Estimating The Carbon Footprint Of Digital Agriculture Deployment: A Parametric Bottom-Up Modelling Approach
Pierre La Rocca, Gaël Guennebaud, Aurélie Bugeau, Anne-Laure Ligozat
TL;DR
This paper tackles the problem of estimating the carbon footprint of large-scale digital agriculture deployments by introducing a bottom-up, parametric inventory and a simplified impact assessment that accounts for embodied and use-phase emissions. It models multiple technological systems deployed across a territory with a non-homogeneous distribution of farm sizes, enabling direct comparison of deployment pathways under realistic farm-size heterogeneity. Two France-wide case studies (dairy cattle and cereal crops) show that device diversity leads to heterogeneous footprints and that more complex devices do not always yield net benefits due to higher embodied emissions and greater device counts on larger farms. The approach enables first-order footprint estimation to inform policy and farm-level decision-making, while highlighting opportunities to extend the framework to additional environmental indicators and broader farming contexts.
Abstract
Digitalization appears as a lever to enhance agriculture sustainability.
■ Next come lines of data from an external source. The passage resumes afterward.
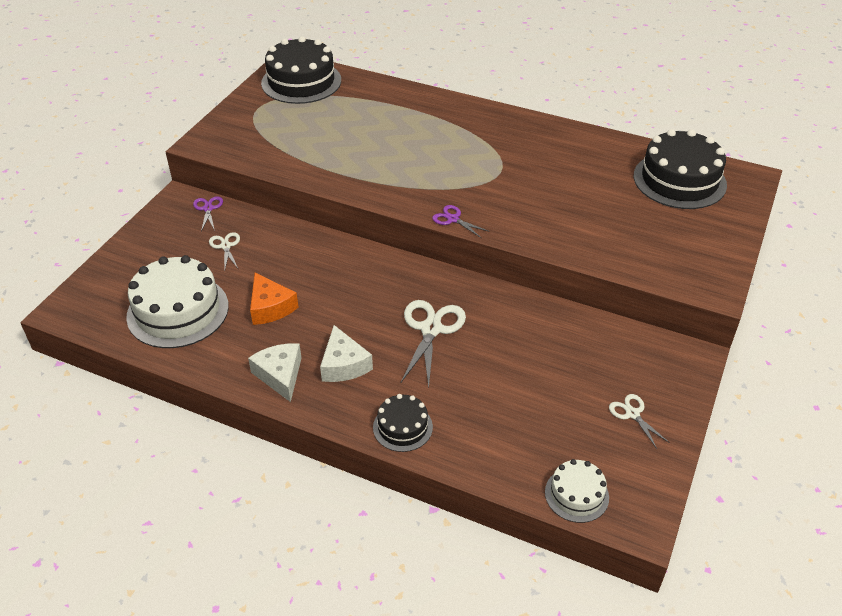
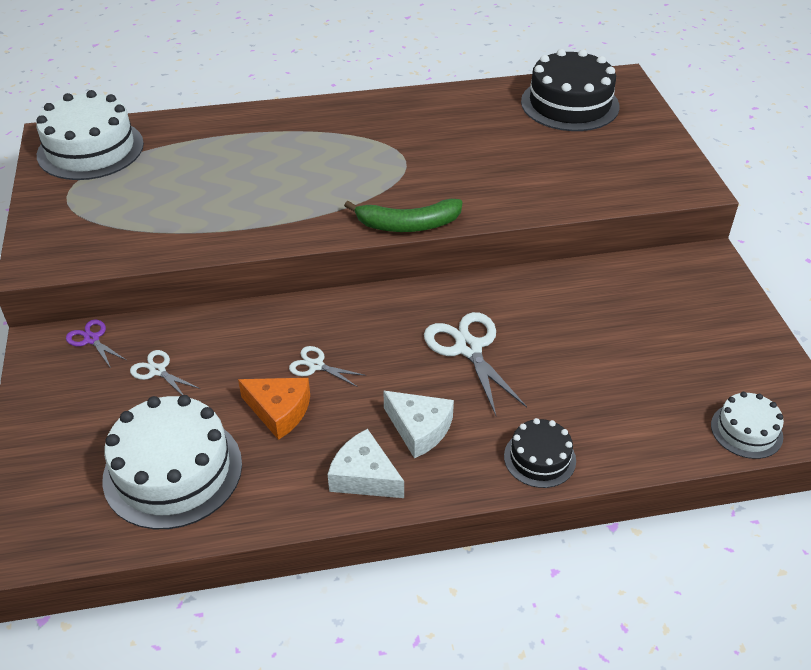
camera: 35 degrees left, 0 degrees up
black cake [261,36,341,104] -> white cake [36,90,144,180]
purple scissors [432,205,490,238] -> green banana [344,199,463,232]
white scissors [609,394,670,449] -> white scissors moved to [289,346,366,387]

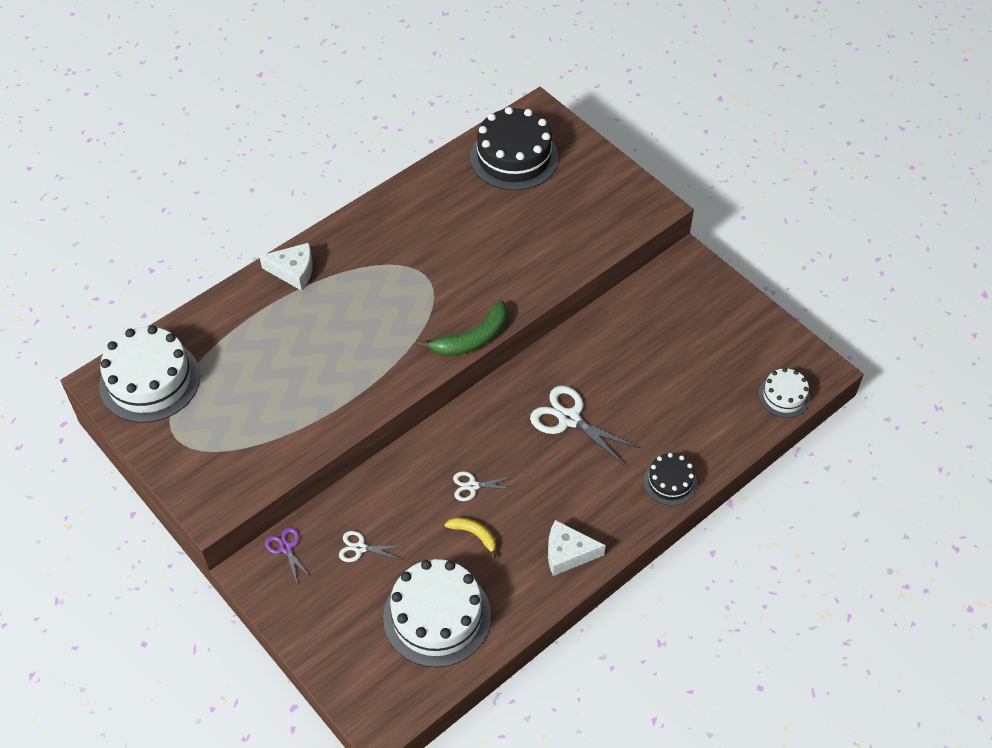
camera: 30 degrees left, 10 degrees up
purple scissors [66,320,126,368] -> purple scissors turned 45 degrees clockwise [265,527,311,583]
orange cheese [238,378,310,440] -> yellow banana [444,517,496,559]
white cheese [383,390,454,458] -> white cheese moved to [259,243,313,291]

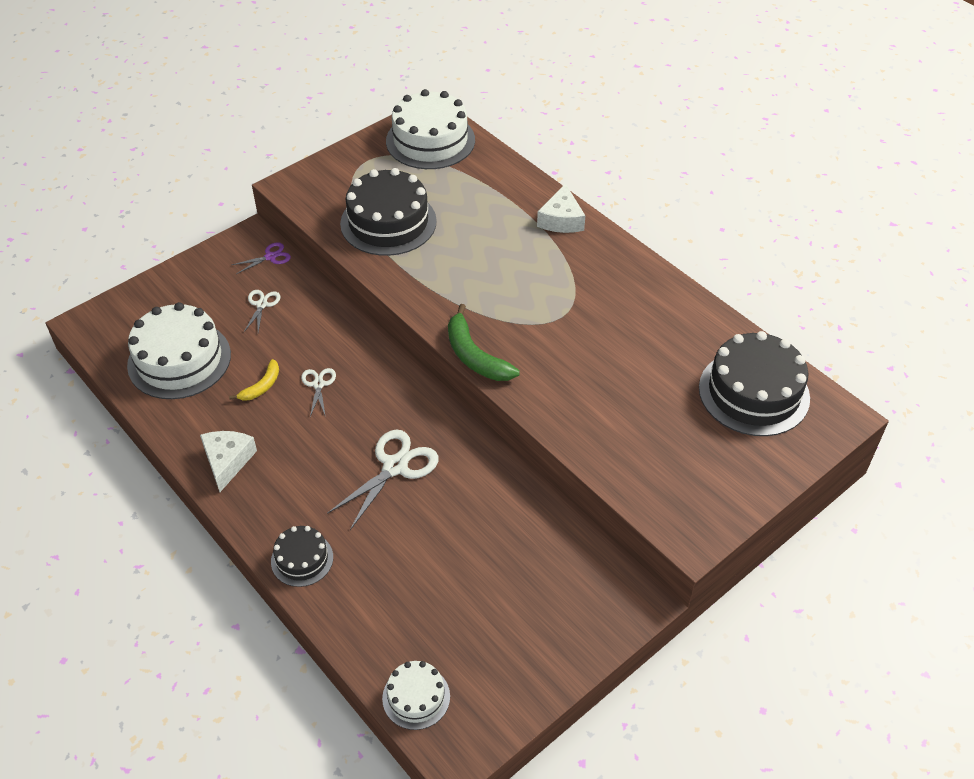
camera: 90 degrees right, 5 degrees down
none -> black cake [340,168,437,256]

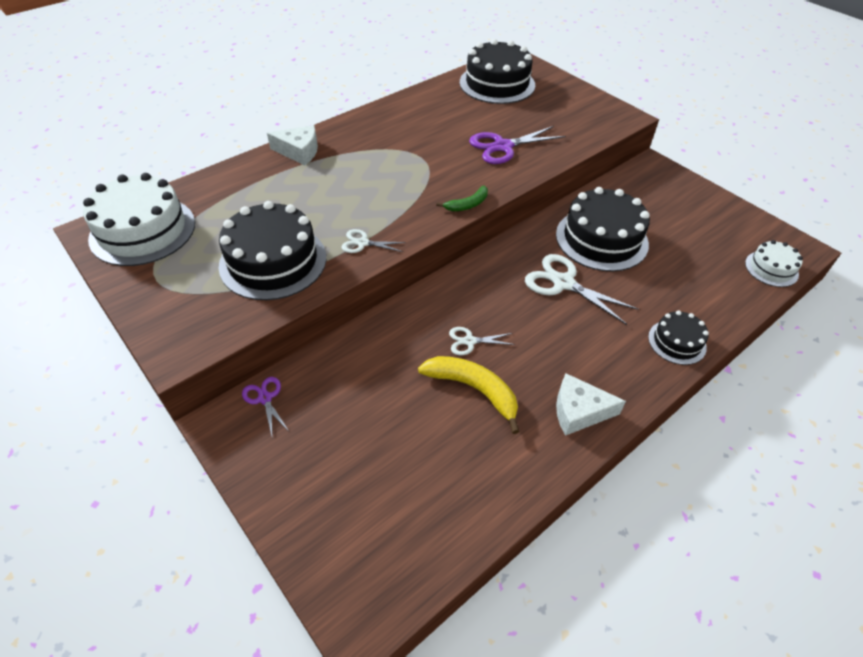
camera: 90 degrees left, 0 degrees up
white cake [127,302,231,399] -> none
yellow banana [229,359,279,401] -> yellow banana [418,356,520,434], size x1.70
white scissors [244,290,281,332] -> white scissors moved to [341,229,406,253]
green banana [448,304,520,381] -> green banana [436,186,488,211], size x0.59
none -> purple scissors [469,126,566,164]
none -> black cake [556,187,650,271]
However, existing works on digital agriculture's own sustainability remain scarce, disregarding the environmental effects of deploying digital devices on a large-scale. We propose a bottom-up method to estimate the carbon footprint of digital agriculture scenarios considering deployment of devices over a diversity of farm sizes. It is applied to two use-cases and demonstrates that digital agriculture encompasses a diversity of devices with heterogeneous carbon footprints and that more complex devices yield higher footprints not always compensated by better performances or scaling gains. By emphasizing the necessity of considering the multiplicity of devices, and the territorial distribution of farm sizes when modelling digital agriculture deployments, this study highlights the need for further exploration of the first-order effects of digital technologies in agriculture.